Handling SIGTERM signal in a Scala application
Context:
I have just developed a simple ETL application - extracting and transforming large files from S3, and loading it into a Postgres database, using a Kubernetes cronjob, with configured parallelism.
A state management[1] is employed using Postgres row-locking to ensure no two pod runs the same job at the same time, and is used to track the completion of jobs, which will prevent re-running successful jobs after a failure or manual retrigger.
[1] Managed states
Pending
: “I am waiting to be picked up 🔔”Processing
: “I am busy, please move on 🚧”Completed
: “I am done ✅”Failed
: “I have encountered a problem ❌”
A major challenge in building reliable data pipelines is handling unexpected interruptions, which could lead to an undesireable result, like having incomplete or stale jobs and data in the database.
How can we handle this?
-
Understand how Kubernetes shuts down a pod Kubernetes sends an initial SIGTERM signal to the pod, requesting to terminate running processes within a set duration (a default of 30 seconds), before sending a SIGKILL signal, forcing an immediate termination of the pod processes. The waiting duration can be configured using the
terminationGracePeriodSeconds
config. -
Handle the signal and handle shutdown tasks
The underlying application is responsible for listening to and handling the initial SIGTERM cancelation signal within the grace period. Handling the signal can varying from rolling back updates, to cleaning up data and resources.
Handling cancelation in a Scala Cats-Effect 3.x
Below is a sample app that runs a simulated task in an IO effects:
import cats.effect._
import scala.concurrent.duration._
import scala.util.Random
object TestApp extends IOApp {
override def run(args: List[String]): IO[ExitCode] = {
val jobs(min: Long = 10L): IO[Unit] =
IO.defer {
val waitTime = Duration(Random.nextLong(min), "sec")

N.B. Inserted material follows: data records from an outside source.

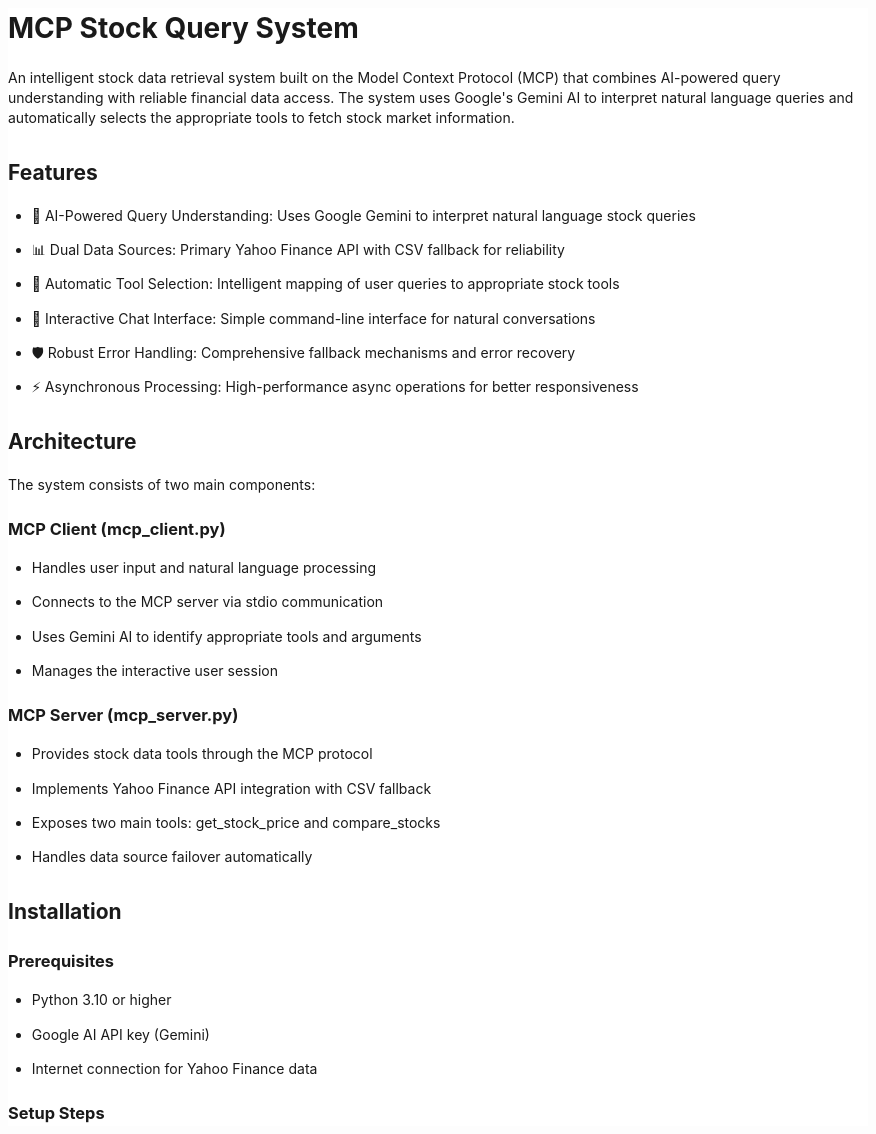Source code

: # MCP Stock Query System

An intelligent stock data retrieval system built on the Model Context Protocol (MCP) that combines AI-powered query understanding with reliable financial data access. The system uses Google's Gemini AI to interpret natural language queries and automatically selects the appropriate tools to fetch stock market information.

## Features

- 🤖 AI-Powered Query Understanding: Uses Google Gemini to interpret natural language stock queries

- 📊 Dual Data Sources: Primary Yahoo Finance API with CSV fallback for reliability

- 🔄 Automatic Tool Selection: Intelligent mapping of user queries to appropriate stock tools

- 💬 Interactive Chat Interface: Simple command-line interface for natural conversations

- 🛡️ Robust Error Handling: Comprehensive fallback mechanisms and error recovery

- ⚡ Asynchronous Processing: High-performance async operations for better responsiveness

## Architecture

The system consists of two main components:

### MCP Client (mcp_client.py)

- Handles user input and natural language processing

- Connects to the MCP server via stdio communication

- Uses Gemini AI to identify appropriate tools and arguments

- Manages the interactive user session

### MCP Server (mcp_server.py)

- Provides stock data tools through the MCP protocol

- Implements Yahoo Finance API integration with CSV fallback

- Exposes two main tools: get_stock_price and compare_stocks

- Handles data source failover automatically

## Installation

### Prerequisites

- Python 3.10 or higher

- Google AI API key (Gemini)

- Internet connection for Yahoo Finance data

### Setup Steps
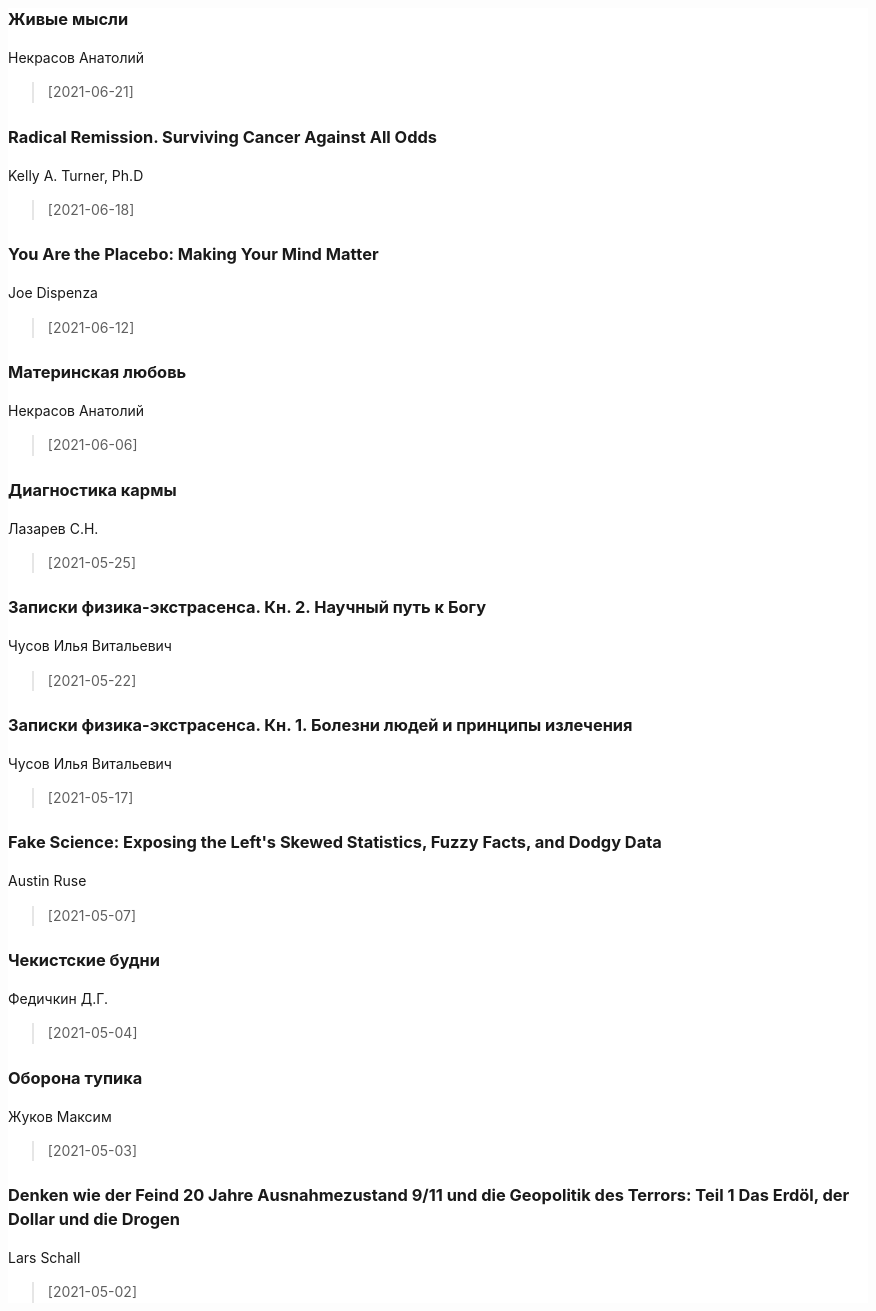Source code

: 
### Живые мысли
Некрасов Анатолий
> [2021-06-21] 


### Radical Remission. Surviving Cancer Against All Odds
Kelly A. Turner, Ph.D
> [2021-06-18] 


### You Are the Placebo: Making Your Mind Matter
Joe Dispenza
> [2021-06-12] 


### Материнская любовь
Некрасов Анатолий
> [2021-06-06] 


### Диагностика кармы
Лазарев С.Н.
> [2021-05-25] 


### Записки физика-экстрасенса. Кн. 2. Научный путь к Богу
Чусов Илья Витальевич
> [2021-05-22] 


### Записки физика-экстрасенса. Кн. 1. Болезни людей и принципы излечения
Чусов Илья Витальевич
> [2021-05-17] 


### Fake Science: Exposing the Left's Skewed Statistics, Fuzzy Facts, and Dodgy Data
Austin Ruse
> [2021-05-07] 


### Чекистские будни
Федичкин Д.Г.
> [2021-05-04] 


### Оборона тупика
Жуков Максим
> [2021-05-03] 


### Denken wie der Feind 20 Jahre Ausnahmezustand 9/11 und die Geopolitik des Terrors: Teil 1 Das Erdöl, der Dollar und die Drogen
Lars Schall
> [2021-05-02] 
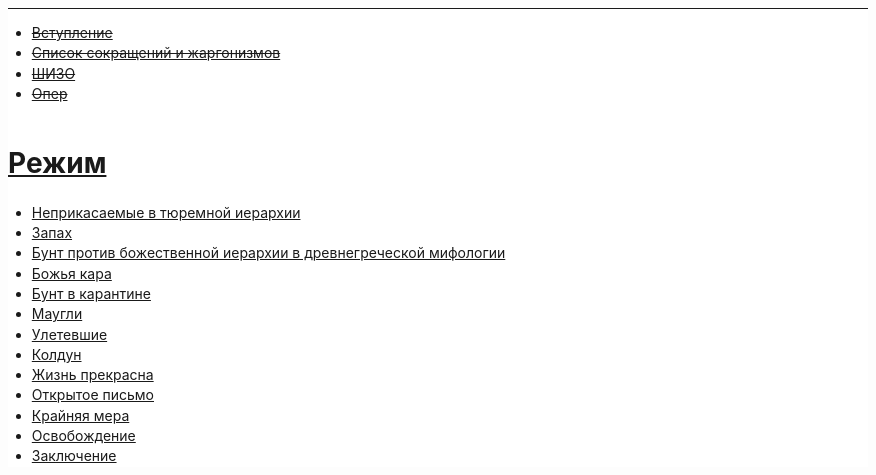 

---

- ~~[Вступление](./1.md)~~
- ~~[Список сокращений и жаргонизмов](./2.md)~~
- ~~[ШИЗО](./3.md)~~
- ~~[Опер](./4.md)~~
# [Режим](./5.md)
- [Неприкасаемые в тюремной иерархии](./6.md)
- [Запах](./7.md)
- [Бунт против божественной иерархии в древнегреческой мифологии](./8.md)
- [Божья кара](./9.md)
- [Бунт в карантине](./10.md)
- [Маугли](./11.md)
- [Улетевшие](./12.md)
- [Колдун](./13.md)
- [Жизнь прекрасна](./14.md)
- [Открытое письмо](./15.md)
- [Крайняя мера](./16.md)
- [Освобождение](./17.md)
- [Заключение](./18.md)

IO.sleep(waitTime) *> IO.pure(ExitCode.Success)
}
jobs()
.guaranteeCase {
case Outcome.Succeeded(fa) =>
// Handles success: log and run the final successful effect
IO.println("INFO: Successful exit!!") *> fa.void
case Outcome.Canceled() =>
// Handles cancellation (e.g., SIGTERM): clean up resources
IO.println("WARN: Terminating due to interruption [e.g SIGTERM]") *> shutdown()
case Outcome.Errored(err) =>
// Handles errors: log the error and run the shutdown
IO.println("ERROR: Terminating due to $err") *> shutdown()
}
}
// for example: Cleanup resources or rollback changes
def shutdown(): IO[Unit] =
IO.sleep(1.second) *> IO.println("Shutdown complete")
}
These are the possible outcomes if you run the sample:
- if everything goes well, it will print “INFO: Successful exit!!”
- if a runtime exception occurs, it will print “ERROR: Terminating due to […]”
- if you press
Ctrl-C
orkill -15 <pid>
from the terminal, it will print “WARN: Terminating due to interruption [e.g SIGTERM]”
Some notes
- The IO#guaranteeCase function has the following signature –
def guaranteeCase(finalizer: OutcomeIO[A @uncheckedVariance] => IO[Unit]): IO[A] = ???
where the finalizer is executed based on the outcome, either in success or in error, or if cancelled.
- The
Outcome.Canceled
is the called as a result of a SIGTERM signal
Conclusion
By properly handling termination signals, we ensure that our ETL jobs either complete successfully or fail cleanly, leaving no stale or incomplete data behind. This “all-or-nothing” approach is crucial for building reliable and resilient data systems.